• [Problem]
Would you please output the data exactly, omitting no line?

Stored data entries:
┌──
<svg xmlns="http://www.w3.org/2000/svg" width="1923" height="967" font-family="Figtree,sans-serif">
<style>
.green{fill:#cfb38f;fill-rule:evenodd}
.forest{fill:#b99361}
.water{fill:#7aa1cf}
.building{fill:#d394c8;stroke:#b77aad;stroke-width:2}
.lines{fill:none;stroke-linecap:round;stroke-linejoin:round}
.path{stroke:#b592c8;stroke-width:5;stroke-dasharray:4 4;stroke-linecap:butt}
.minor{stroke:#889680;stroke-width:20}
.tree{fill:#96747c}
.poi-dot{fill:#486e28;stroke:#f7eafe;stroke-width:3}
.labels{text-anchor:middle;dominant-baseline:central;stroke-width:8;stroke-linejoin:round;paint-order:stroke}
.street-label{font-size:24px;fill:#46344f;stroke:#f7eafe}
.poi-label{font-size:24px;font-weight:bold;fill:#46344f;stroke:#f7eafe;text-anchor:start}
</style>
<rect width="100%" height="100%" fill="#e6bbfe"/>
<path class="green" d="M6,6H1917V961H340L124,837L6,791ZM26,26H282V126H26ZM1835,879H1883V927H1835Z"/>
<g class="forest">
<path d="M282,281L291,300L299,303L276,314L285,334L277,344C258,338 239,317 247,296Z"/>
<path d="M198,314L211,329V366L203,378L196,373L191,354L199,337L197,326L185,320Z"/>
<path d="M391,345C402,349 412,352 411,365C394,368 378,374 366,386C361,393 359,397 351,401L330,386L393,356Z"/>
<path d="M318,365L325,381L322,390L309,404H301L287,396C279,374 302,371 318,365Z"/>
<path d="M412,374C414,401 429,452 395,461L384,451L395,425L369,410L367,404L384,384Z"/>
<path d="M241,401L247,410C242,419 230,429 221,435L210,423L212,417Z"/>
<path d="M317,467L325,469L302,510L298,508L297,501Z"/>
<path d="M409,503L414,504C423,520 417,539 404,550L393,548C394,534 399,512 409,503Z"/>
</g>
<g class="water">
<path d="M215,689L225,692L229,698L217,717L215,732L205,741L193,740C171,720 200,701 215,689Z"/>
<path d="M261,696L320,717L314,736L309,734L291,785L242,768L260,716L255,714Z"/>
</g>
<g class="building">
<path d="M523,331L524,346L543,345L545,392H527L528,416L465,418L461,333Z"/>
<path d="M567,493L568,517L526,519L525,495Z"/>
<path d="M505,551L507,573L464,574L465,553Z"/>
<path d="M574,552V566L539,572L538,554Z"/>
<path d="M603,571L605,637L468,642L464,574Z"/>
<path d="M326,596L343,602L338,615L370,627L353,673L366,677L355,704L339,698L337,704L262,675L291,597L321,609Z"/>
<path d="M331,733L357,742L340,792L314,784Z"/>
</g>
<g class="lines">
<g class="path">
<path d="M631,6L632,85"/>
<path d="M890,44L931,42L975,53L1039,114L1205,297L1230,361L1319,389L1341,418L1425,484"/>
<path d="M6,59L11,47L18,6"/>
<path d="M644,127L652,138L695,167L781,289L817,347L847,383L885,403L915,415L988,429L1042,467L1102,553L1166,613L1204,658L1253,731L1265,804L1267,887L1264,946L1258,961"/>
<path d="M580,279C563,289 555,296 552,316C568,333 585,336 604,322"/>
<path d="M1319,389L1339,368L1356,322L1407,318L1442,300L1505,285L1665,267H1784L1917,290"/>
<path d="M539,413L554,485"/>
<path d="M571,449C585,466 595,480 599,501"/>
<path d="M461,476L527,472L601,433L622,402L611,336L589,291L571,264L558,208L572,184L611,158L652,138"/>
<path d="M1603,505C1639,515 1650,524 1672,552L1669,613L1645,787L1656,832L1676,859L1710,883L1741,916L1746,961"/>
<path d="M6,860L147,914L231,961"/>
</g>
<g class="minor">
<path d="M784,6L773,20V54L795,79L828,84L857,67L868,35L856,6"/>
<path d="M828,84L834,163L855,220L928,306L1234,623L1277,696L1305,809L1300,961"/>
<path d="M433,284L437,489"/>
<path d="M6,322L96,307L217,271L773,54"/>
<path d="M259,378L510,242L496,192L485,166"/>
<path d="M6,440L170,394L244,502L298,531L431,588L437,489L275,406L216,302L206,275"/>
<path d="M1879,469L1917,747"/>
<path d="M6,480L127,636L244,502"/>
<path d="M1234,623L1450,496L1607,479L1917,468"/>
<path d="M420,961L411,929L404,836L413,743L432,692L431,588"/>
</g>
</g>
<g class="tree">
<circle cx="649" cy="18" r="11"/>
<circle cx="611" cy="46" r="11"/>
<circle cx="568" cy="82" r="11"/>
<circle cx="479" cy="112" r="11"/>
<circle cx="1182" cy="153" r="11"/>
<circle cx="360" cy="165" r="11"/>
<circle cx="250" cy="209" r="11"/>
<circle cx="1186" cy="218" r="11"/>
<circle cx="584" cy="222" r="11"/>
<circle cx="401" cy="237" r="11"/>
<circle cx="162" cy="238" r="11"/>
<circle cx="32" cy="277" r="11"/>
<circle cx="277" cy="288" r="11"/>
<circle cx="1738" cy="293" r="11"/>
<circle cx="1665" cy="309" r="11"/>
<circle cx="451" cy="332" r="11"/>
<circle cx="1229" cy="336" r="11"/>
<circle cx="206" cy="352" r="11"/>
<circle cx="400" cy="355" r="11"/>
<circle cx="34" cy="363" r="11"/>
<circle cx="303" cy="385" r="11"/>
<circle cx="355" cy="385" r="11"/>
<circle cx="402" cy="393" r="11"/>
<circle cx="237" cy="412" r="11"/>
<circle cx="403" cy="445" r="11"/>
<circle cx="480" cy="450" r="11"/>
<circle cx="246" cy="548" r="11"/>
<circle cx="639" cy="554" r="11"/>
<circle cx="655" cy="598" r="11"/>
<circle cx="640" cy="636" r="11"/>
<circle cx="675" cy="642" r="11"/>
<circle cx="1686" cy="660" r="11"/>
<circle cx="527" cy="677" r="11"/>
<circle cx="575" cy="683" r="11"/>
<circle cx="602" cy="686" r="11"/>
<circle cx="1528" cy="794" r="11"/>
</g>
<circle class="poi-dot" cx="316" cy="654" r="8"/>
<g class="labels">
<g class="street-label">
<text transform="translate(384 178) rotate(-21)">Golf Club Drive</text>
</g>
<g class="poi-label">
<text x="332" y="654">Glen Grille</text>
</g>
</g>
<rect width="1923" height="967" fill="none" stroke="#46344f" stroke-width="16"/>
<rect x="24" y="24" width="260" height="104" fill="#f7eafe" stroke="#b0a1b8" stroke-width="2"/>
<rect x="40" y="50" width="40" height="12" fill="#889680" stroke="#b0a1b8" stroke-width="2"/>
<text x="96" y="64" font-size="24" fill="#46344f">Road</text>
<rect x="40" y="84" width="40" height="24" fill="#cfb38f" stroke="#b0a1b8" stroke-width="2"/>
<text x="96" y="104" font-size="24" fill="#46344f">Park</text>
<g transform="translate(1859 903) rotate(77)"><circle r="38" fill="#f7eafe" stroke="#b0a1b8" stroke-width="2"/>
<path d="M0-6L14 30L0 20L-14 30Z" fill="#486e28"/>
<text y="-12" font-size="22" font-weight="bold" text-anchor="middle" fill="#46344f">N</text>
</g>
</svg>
└──
• [Exercise solution]
<svg xmlns="http://www.w3.org/2000/svg" width="1923" height="967" font-family="Figtree,sans-serif">
<style>
.green{fill:#cfb38f;fill-rule:evenodd}
.forest{fill:#b99361}
.water{fill:#7aa1cf}
.building{fill:#d394c8;stroke:#b77aad;stroke-width:2}
.lines{fill:none;stroke-linecap:round;stroke-linejoin:round}
.path{stroke:#b592c8;stroke-width:5;stroke-dasharray:4 4;stroke-linecap:butt}
.minor{stroke:#889680;stroke-width:20}
.tree{fill:#96747c}
.poi-dot{fill:#486e28;stroke:#f7eafe;stroke-width:3}
.labels{text-anchor:middle;dominant-baseline:central;stroke-width:8;stroke-linejoin:round;paint-order:stroke}
.street-label{font-size:24px;fill:#46344f;stroke:#f7eafe}
.poi-label{font-size:24px;font-weight:bold;fill:#46344f;stroke:#f7eafe;text-anchor:start}
</style>
<rect width="100%" height="100%" fill="#e6bbfe"/>
<path class="green" d="M6,6H1917V961H340L124,837L6,791ZM26,26H282V126H26ZM1835,879H1883V927H1835Z"/>
<g class="forest">
<path d="M282,281L291,300L299,303L276,314L285,334L277,344C258,338 239,317 247,296Z"/>
<path d="M198,314L211,329V366L203,378L196,373L191,354L199,337L197,326L185,320Z"/>
<path d="M391,345C402,349 412,352 411,365C394,368 378,374 366,386C361,393 359,397 351,401L330,386L393,356Z"/>
<path d="M318,365L325,381L322,390L309,404H301L287,396C279,374 302,371 318,365Z"/>
<path d="M412,374C414,401 429,452 395,461L384,451L395,425L369,410L367,404L384,384Z"/>
<path d="M241,401L247,410C242,419 230,429 221,435L210,423L212,417Z"/>
<path d="M317,467L325,469L302,510L298,508L297,501Z"/>
<path d="M409,503L414,504C423,520 417,539 404,550L393,548C394,534 399,512 409,503Z"/>
</g>
<g class="water">
<path d="M215,689L225,692L229,698L217,717L215,732L205,741L193,740C171,720 200,701 215,689Z"/>
<path d="M261,696L320,717L314,736L309,734L291,785L242,768L260,716L255,714Z"/>
</g>
<g class="building">
<path d="M523,331L524,346L543,345L545,392H527L528,416L465,418L461,333Z"/>
<path d="M567,493L568,517L526,519L525,495Z"/>
<path d="M505,551L507,573L464,574L465,553Z"/>
<path d="M574,552V566L539,572L538,554Z"/>
<path d="M603,571L605,637L468,642L464,574Z"/>
<path d="M326,596L343,602L338,615L370,627L353,673L366,677L355,704L339,698L337,704L262,675L291,597L321,609Z"/>
<path d="M331,733L357,742L340,792L314,784Z"/>
</g>
<g class="lines">
<g class="path">
<path d="M631,6L632,85"/>
<path d="M890,44L931,42L975,53L1039,114L1205,297L1230,361L1319,389L1341,418L1425,484"/>
<path d="M6,59L11,47L18,6"/>
<path d="M644,127L652,138L695,167L781,289L817,347L847,383L885,403L915,415L988,429L1042,467L1102,553L1166,613L1204,658L1253,731L1265,804L1267,887L1264,946L1258,961"/>
<path d="M580,279C563,289 555,296 552,316C568,333 585,336 604,322"/>
<path d="M1319,389L1339,368L1356,322L1407,318L1442,300L1505,285L1665,267H1784L1917,290"/>
<path d="M539,413L554,485"/>
<path d="M571,449C585,466 595,480 599,501"/>
<path d="M461,476L527,472L601,433L622,402L611,336L589,291L571,264L558,208L572,184L611,158L652,138"/>
<path d="M1603,505C1639,515 1650,524 1672,552L1669,613L1645,787L1656,832L1676,859L1710,883L1741,916L1746,961"/>
<path d="M6,860L147,914L231,961"/>
</g>
<g class="minor">
<path d="M784,6L773,20V54L795,79L828,84L857,67L868,35L856,6"/>
<path d="M828,84L834,163L855,220L928,306L1234,623L1277,696L1305,809L1300,961"/>
<path d="M433,284L437,489"/>
<path d="M6,322L96,307L217,271L773,54"/>
<path d="M259,378L510,242L496,192L485,166"/>
<path d="M6,440L170,394L244,502L298,531L431,588L437,489L275,406L216,302L206,275"/>
<path d="M1879,469L1917,747"/>
<path d="M6,480L127,636L244,502"/>
<path d="M1234,623L1450,496L1607,479L1917,468"/>
<path d="M420,961L411,929L404,836L413,743L432,692L431,588"/>
</g>
</g>
<g class="tree">
<circle cx="649" cy="18" r="11"/>
<circle cx="611" cy="46" r="11"/>
<circle cx="568" cy="82" r="11"/>
<circle cx="479" cy="112" r="11"/>
<circle cx="1182" cy="153" r="11"/>
<circle cx="360" cy="165" r="11"/>
<circle cx="250" cy="209" r="11"/>
<circle cx="1186" cy="218" r="11"/>
<circle cx="584" cy="222" r="11"/>
<circle cx="401" cy="237" r="11"/>
<circle cx="162" cy="238" r="11"/>
<circle cx="32" cy="277" r="11"/>
<circle cx="277" cy="288" r="11"/>
<circle cx="1738" cy="293" r="11"/>
<circle cx="1665" cy="309" r="11"/>
<circle cx="451" cy="332" r="11"/>
<circle cx="1229" cy="336" r="11"/>
<circle cx="206" cy="352" r="11"/>
<circle cx="400" cy="355" r="11"/>
<circle cx="34" cy="363" r="11"/>
<circle cx="303" cy="385" r="11"/>
<circle cx="355" cy="385" r="11"/>
<circle cx="402" cy="393" r="11"/>
<circle cx="237" cy="412" r="11"/>
<circle cx="403" cy="445" r="11"/>
<circle cx="480" cy="450" r="11"/>
<circle cx="246" cy="548" r="11"/>
<circle cx="639" cy="554" r="11"/>
<circle cx="655" cy="598" r="11"/>
<circle cx="640" cy="636" r="11"/>
<circle cx="675" cy="642" r="11"/>
<circle cx="1686" cy="660" r="11"/>
<circle cx="527" cy="677" r="11"/>
<circle cx="575" cy="683" r="11"/>
<circle cx="602" cy="686" r="11"/>
<circle cx="1528" cy="794" r="11"/>
</g>
<circle class="poi-dot" cx="316" cy="654" r="8"/>
<g class="labels">
<g class="street-label">
<text transform="translate(384 178) rotate(-21)">Golf Club Drive</text>
</g>
<g class="poi-label">
<text x="332" y="654">Glen Grille</text>
</g>
</g>
<rect width="1923" height="967" fill="none" stroke="#46344f" stroke-width="16"/>
<rect x="24" y="24" width="260" height="104" fill="#f7eafe" stroke="#b0a1b8" stroke-width="2"/>
<rect x="40" y="50" width="40" height="12" fill="#889680" stroke="#b0a1b8" stroke-width="2"/>
<text x="96" y="64" font-size="24" fill="#46344f">Road</text>
<rect x="40" y="84" width="40" height="24" fill="#cfb38f" stroke="#b0a1b8" stroke-width="2"/>
<text x="96" y="104" font-size="24" fill="#46344f">Park</text>
<g transform="translate(1859 903) rotate(77)"><circle r="38" fill="#f7eafe" stroke="#b0a1b8" stroke-width="2"/>
<path d="M0-6L14 30L0 20L-14 30Z" fill="#486e28"/>
<text y="-12" font-size="22" font-weight="bold" text-anchor="middle" fill="#46344f">N</text>
</g>
</svg>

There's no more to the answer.